- [Work required]: If a line holds the word "potted", copy it from the entries.

------------

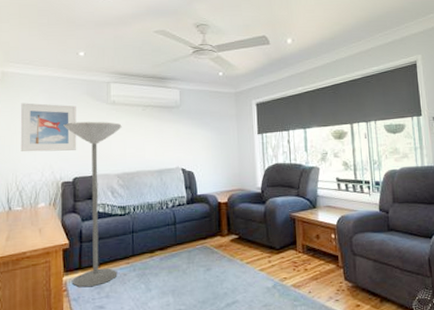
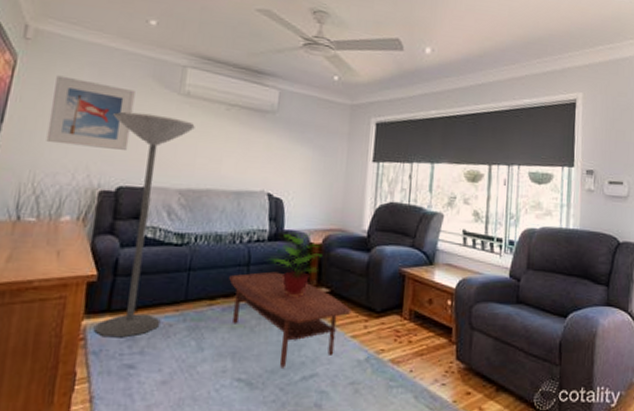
coffee table: none [162,227,257,299] -> present [229,271,352,368]
potted plant: none [189,195,229,244] -> present [269,232,323,297]

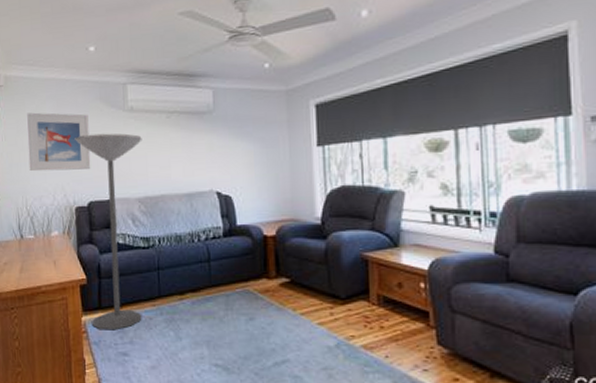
coffee table: present [229,271,352,368] -> none [194,265,315,355]
potted plant: present [269,232,323,297] -> none [227,226,278,288]

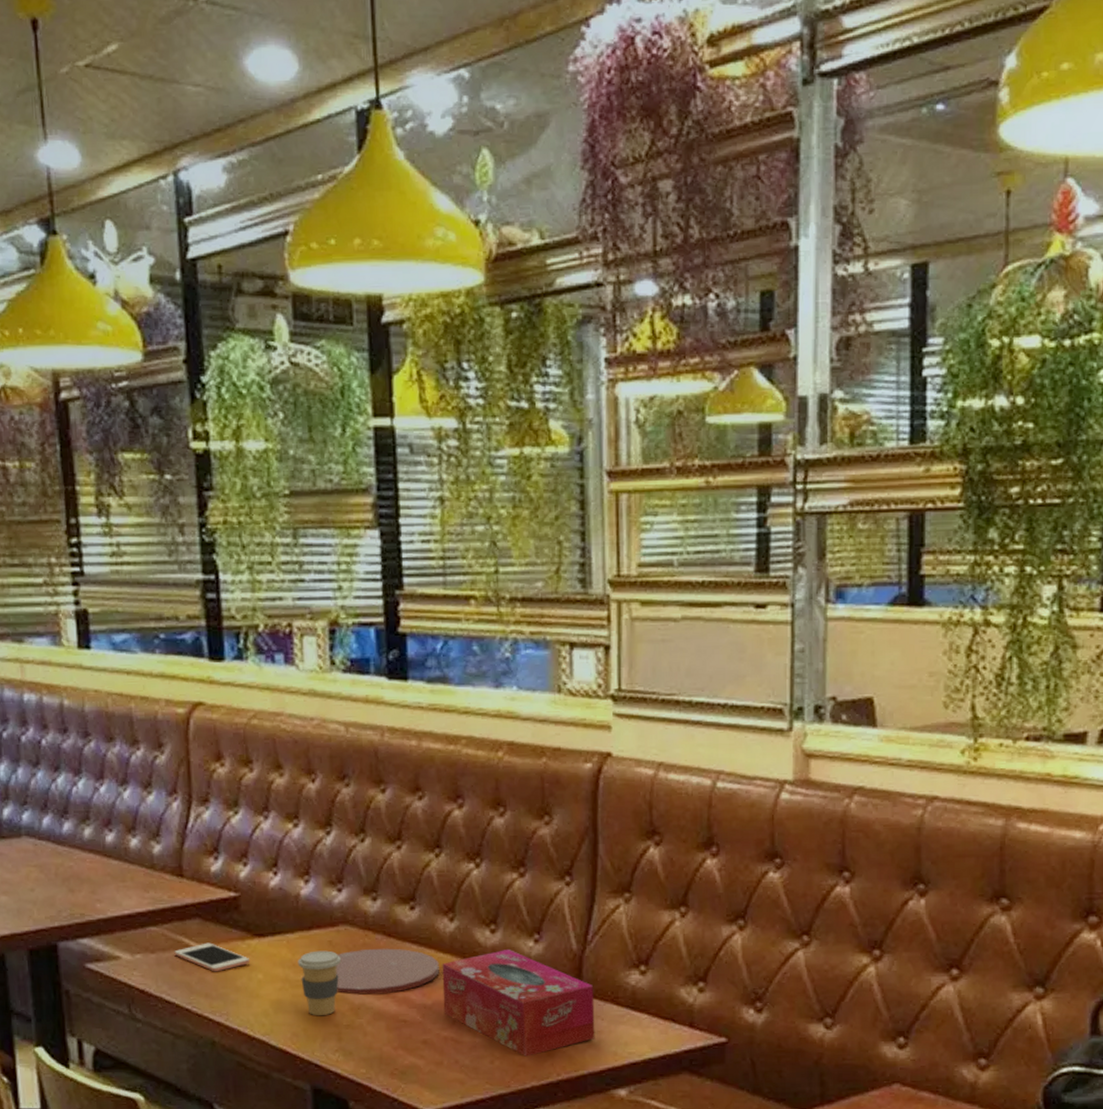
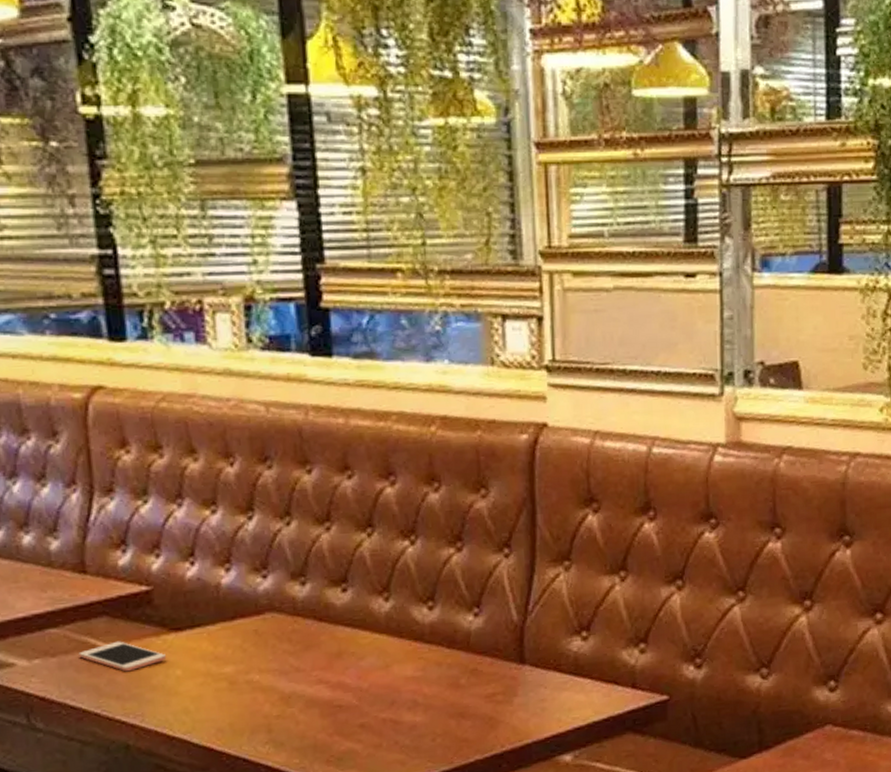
coffee cup: present [297,950,341,1016] -> none [220,640,268,709]
plate: present [336,948,439,995] -> none [263,632,376,683]
tissue box: present [442,948,595,1057] -> none [378,624,539,731]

------------

- [Solution for this task]:
potted plant: none [189,195,229,244] -> present [269,232,323,297]
potted plant: present [269,232,323,297] -> none [227,226,278,288]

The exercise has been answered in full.